Le professeur-chercheur en sciences de l’éducation Pierre Canisius Kamanzi (Université de Montréal) a récemment publié un article portant sur les parcours des jeunes Montréalais d’origine immigrante aux études supérieures.

Publié dans la revue brésilienne Educação & Sociedade du Centro de Estudos Educação e Sociedade (CEDES) situé à Campinas, au Brésil, l’article fait état d’une recherche subventionnée qui s’appuie sur les données publiques du Ministère de l’Éducation et de l’Enseignement supérieur du Québec. Il vise principalement à examiner dans quelle mesure les jeunes Canadiens d’origine immigrante vivant à Montréal ont des parcours linéaires et non linéaires aux études supérieures.

Les parcours non-linéaires sont ici entendus comme des parcours « caractérisés par bifurcations combinant souvent des programmes de formation professionnelle et générale » (Kamanzi, 2019).

De plus, le terme « études supérieures » est entendu dans cet article comme « études postsecondaires »

Principaux résultats

Variation selon l’origine des parents

Après les études secondaires, la majorité des jeunes poursuivent des études au cégep ou à l’université ; à l’âge de 22 ans, deux tiers (65 %) des jeunes dont les parents résident dans la région de Montréal ont fréquenté, à un moment ou à un autre, un cégep (34 %) ou une université (31 %).

Le taux de fréquentation des établissements postsecondaires est cependant plus élevé chez les jeunes issus de familles originaires d’Asie orientale (80 %), d’Afrique du Nord et du Moyen-Orient (74 %), et relativement moins élevé chez ceux d’Amérique latine et des Caraïbes (58 %).

Type de parcours emprunté

Les jeunes d’origine immigrante poursuivent des études au cégep et à l’université par la voie des parcours linéaires dans une proportion plus élevée que leurs pairs dont les parents sont nés au Canada.

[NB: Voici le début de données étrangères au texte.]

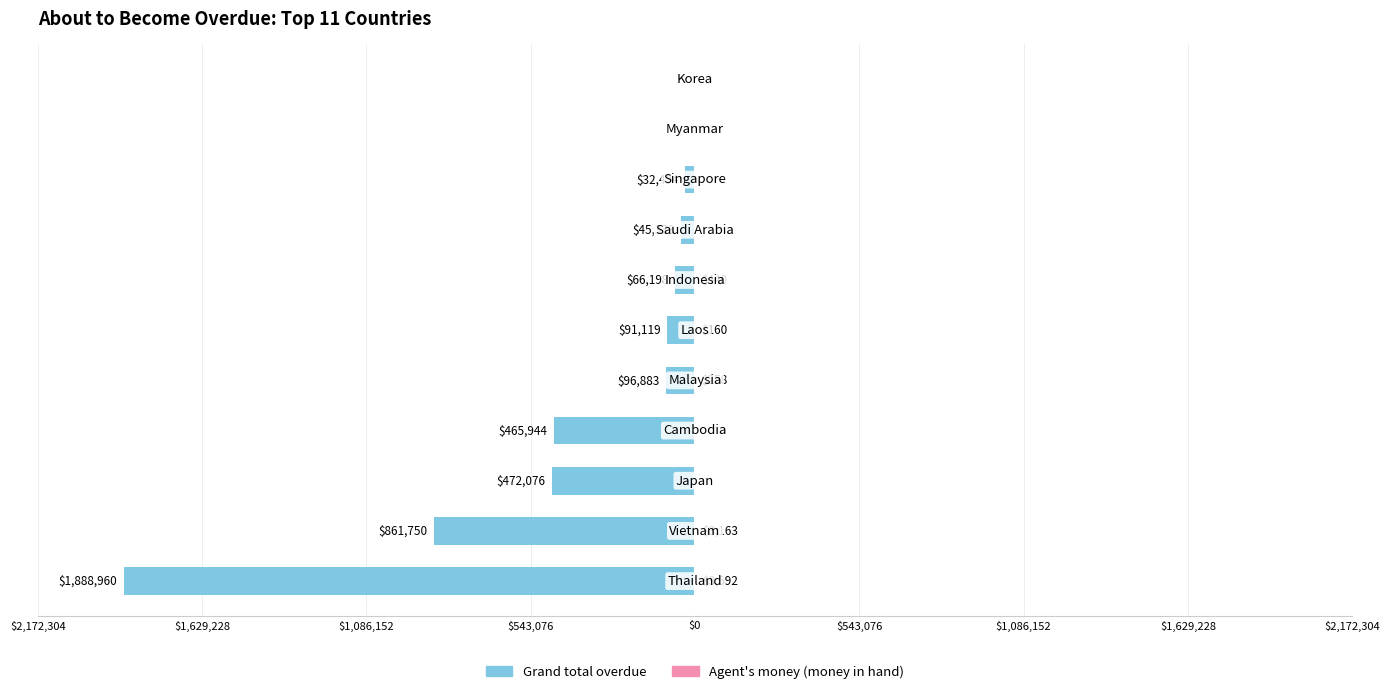

How many values in the Grand total overdue series are below -91119?

5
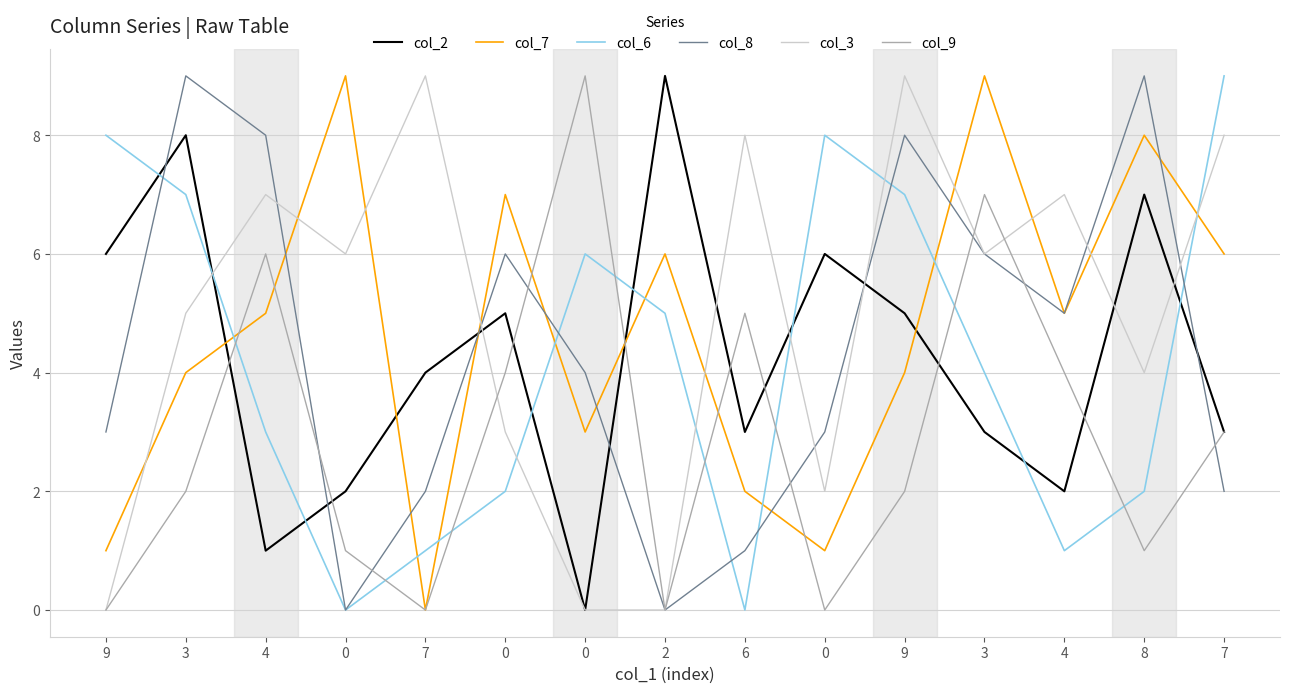

How many lines are shown in the chart?

6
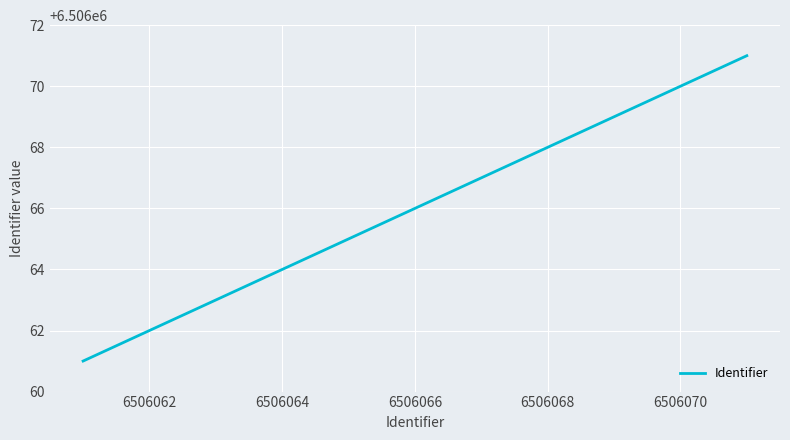

What is the maximum value shown in the chart?

6506071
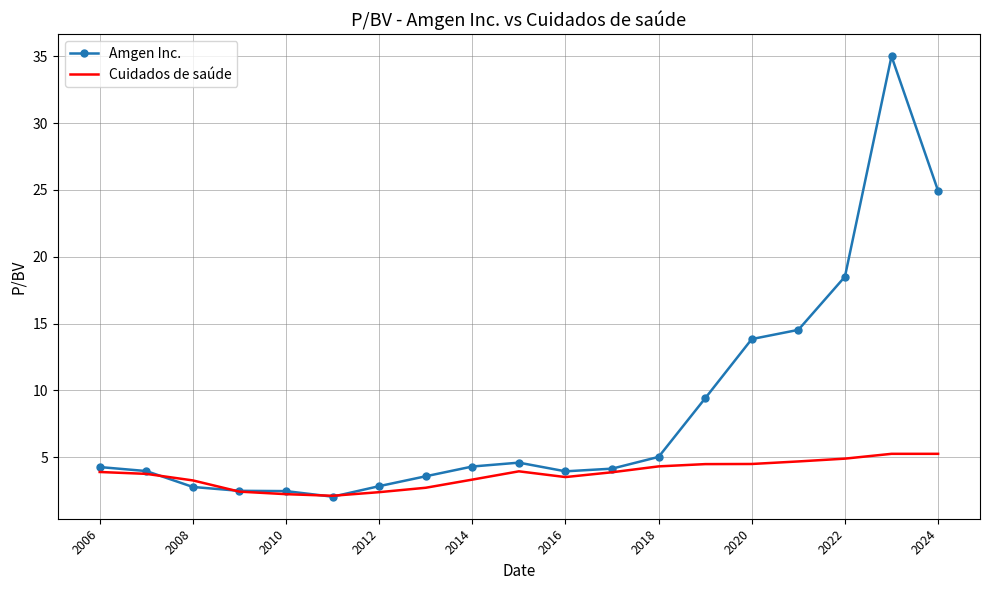

What is the lowest value of the Amgen Inc. series?

2.0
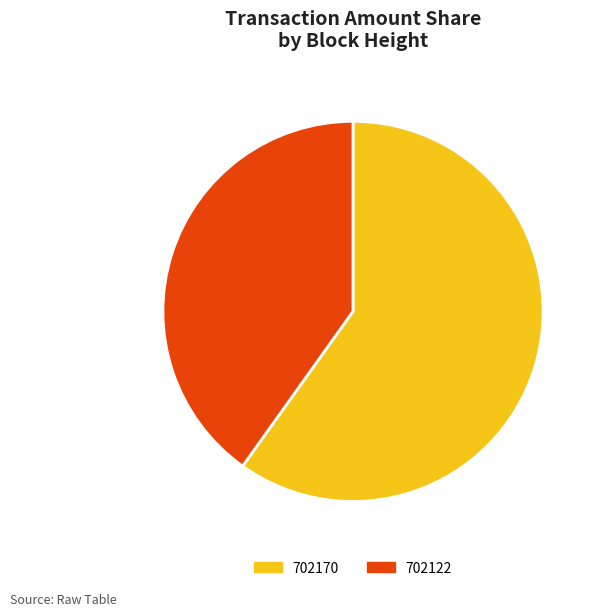

Which category has the biggest portion of the pie?

702170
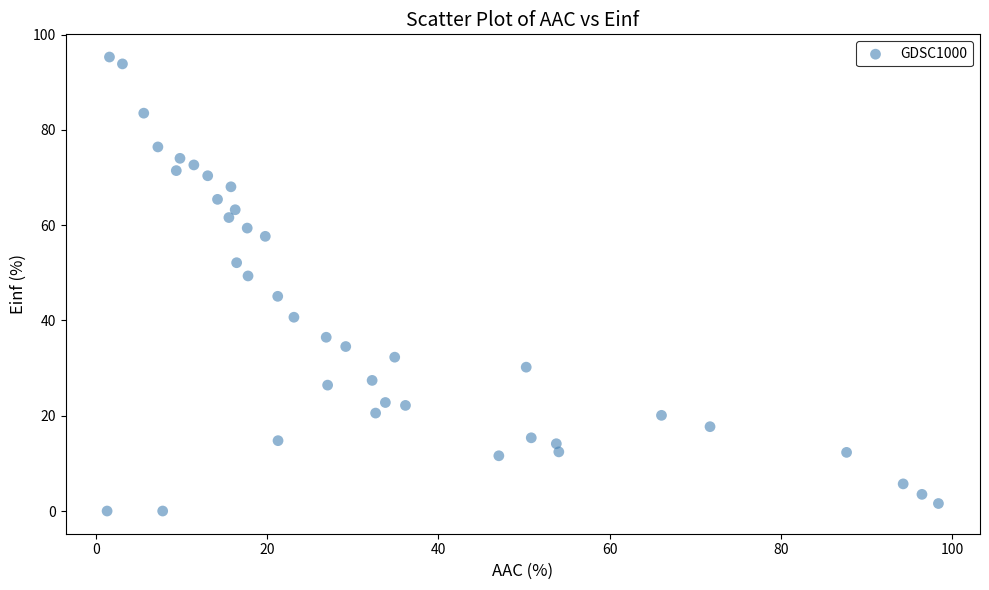

What is the range of Y values (max minus min)?

95.3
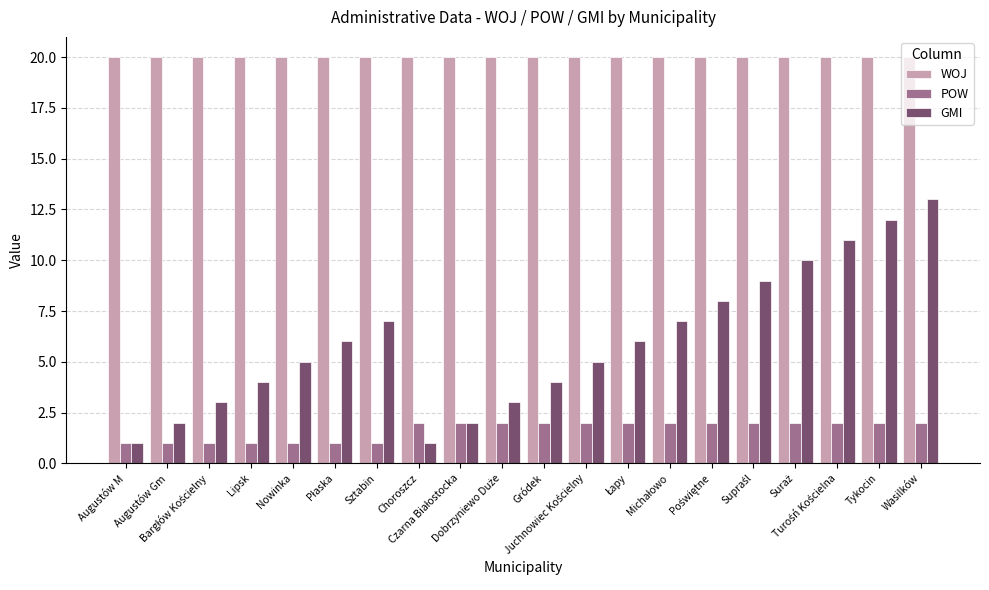

How many bars are there in each group?

3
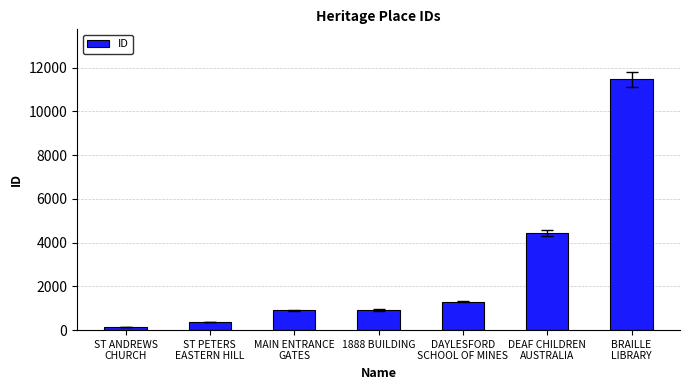

What is the label of the 2nd bar from the right?

DEAF CHILDREN
AUSTRALIA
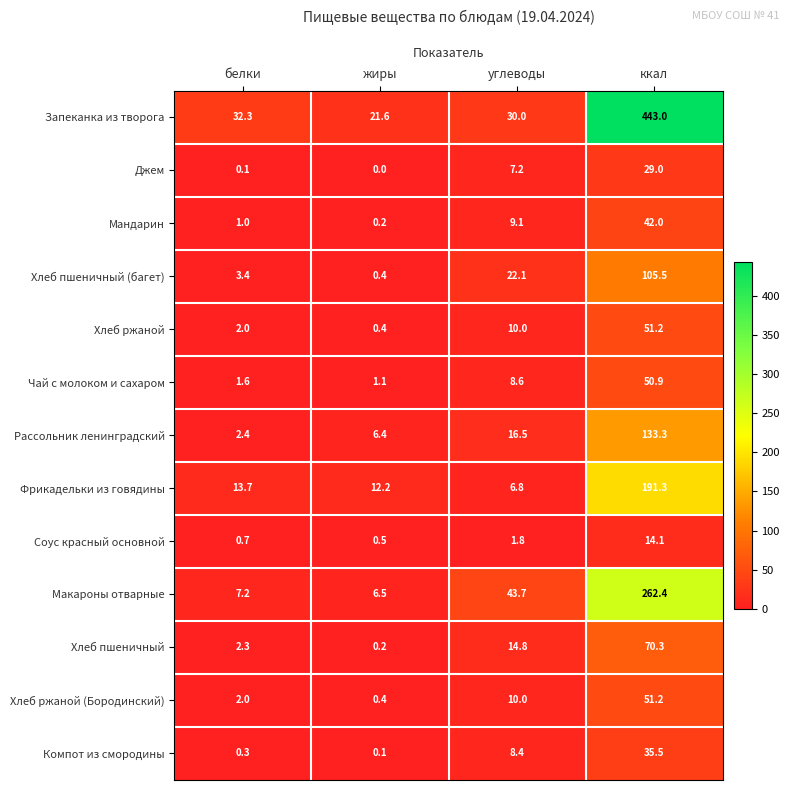

What is the approximate value of Чай с молоком и сахаром at углеводы?

8.6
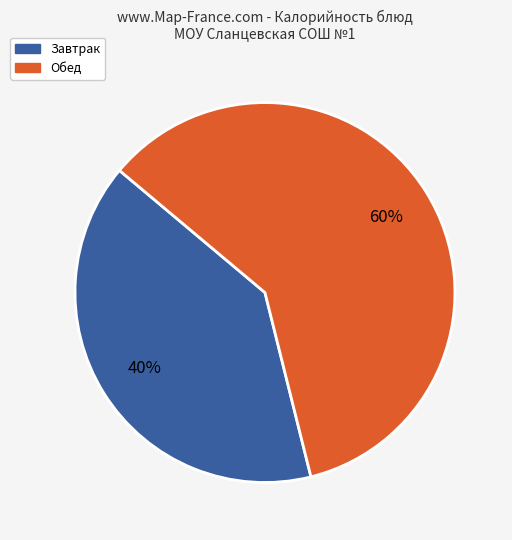

To the nearest percent, what is the difference between the largest and smallest slice percentages?

20%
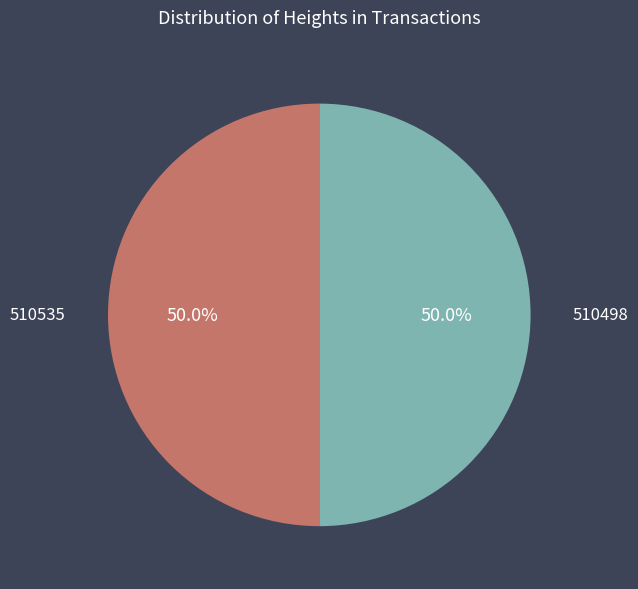

Is it true that 510535 is 64% of the pie?

False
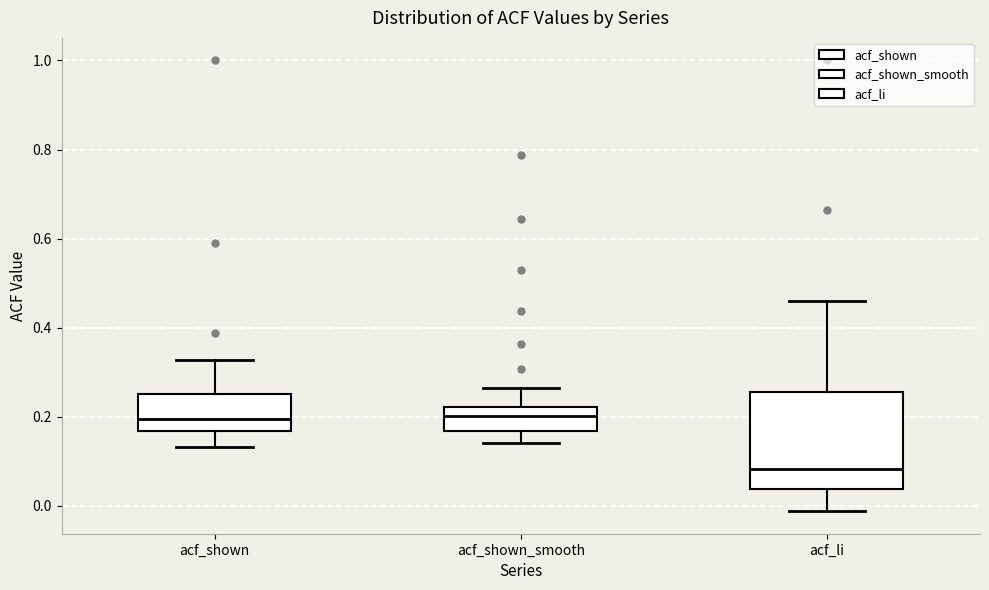

Reading left to right, read every box against the y-axis: the position of its median line, the range the box covers, and the ends of its whiskers. The values are not printed on the chart, so give them approximately, as read against the axis.

acf_shown: median 0.20, box 0.16 to 0.26, whiskers 0.14 to 0.32
acf_shown_smooth: median 0.20, box 0.16 to 0.22, whiskers 0.14 to 0.26
acf_li: median 0.08, box 0.04 to 0.26, whiskers -0.02 to 0.46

De plus, les différences sont nettement plus élevées à l’université qu’au cégep ; les étudiants d’origine immigrante s’inscrivent davantage dans les parcours linéaires jusqu’à l’université, à l’exception de ceux d’origine latino-américaine et caribéenne.

Image : Pixabay

Différences entre les étudiants d’origine immigrante

L’étude de Kamanzi montre qu’il existe des différences significatives élevées parmi les étudiants d’origine immigrante. En effet, l’accès aux études supérieures et les parcours scolaires varient selon l’origine géographique des parents et selon que l’étudiant est un immigrant de 1ère ou de 2e génération.

Plus précisément, les immigrants de 2e génération originaires d’Asie orientale et dans une moindre mesure, ceux d’Afrique du Nord et du Moyen-Orient sont nettement plus susceptibles que les autres d’accéder aux études supérieures et de suivre les parcours linéaires jusqu’à l’université.

À l’inverse, les immigrants d’origine latino-américaine et caribéenne, qu’ils soient de 1ère ou de 2e génération, sont les moins susceptibles d’accéder aux études supérieures par la voie des parcours linéaires.

Selon Kamanzi, malgré des différences d’accès aux études supérieures, le type de parcours scolaires tend à être similaire entre les immigrants lorsqu’on tient compte des antécédents scolaires au secondaire : ils ont en commun la tendance avoir des parcours linéaires lorsqu’ils ont un bon dossier scolaire.

L’exception canadienne

Alors que les recherches à l’échelle internationale reconnaissent les ségrégations dont les immigrants font l’objet, l’auteur avance trois hypothèses pour expliquer la présence des jeunes issus de l’immigration dans les établissements postsecondaires au Canada.

Premièrement, ces jeunes – mais aussi et surtout leurs parents – consacrent beaucoup de ressources, souvent au prix de grands sacrifices qui dépassent leurs moyens, pour scolariser leurs enfants jusqu’aux études supérieures.

Deuxièmement, les aspirations des jeunes immigrants canadiens se conjuguent à la qualité des parcours scolaires au primaire et au secondaire. Au Canada, les élèves issus des familles immigrantes et leurs pairs issus des familles d’ici ont des résultats scolaires comparables.

Enfin, troisièmement, les politiques canadiennes d’immigration se distinguent par des mesures d’intégration des immigrants. D’une part, des ressources supplémentaires sont allouées au soutien à leur intégration. D’autre part, le Canada fait partie des pays qui sélectionnent davantage les immigrants en fonction de leur capital scolaire et économique. On peut donc penser que les parents de ces étudiants seraient eux-mêmes détenteurs de diplômes d’études postsecondaires.

Source : Kamanzi, P.C. (2019). Les parcours scolaires des jeunes Canadiens d’origine immigrante aux études supérieures : qui y accède et comment ? Educ. Soc., Campinas, 40.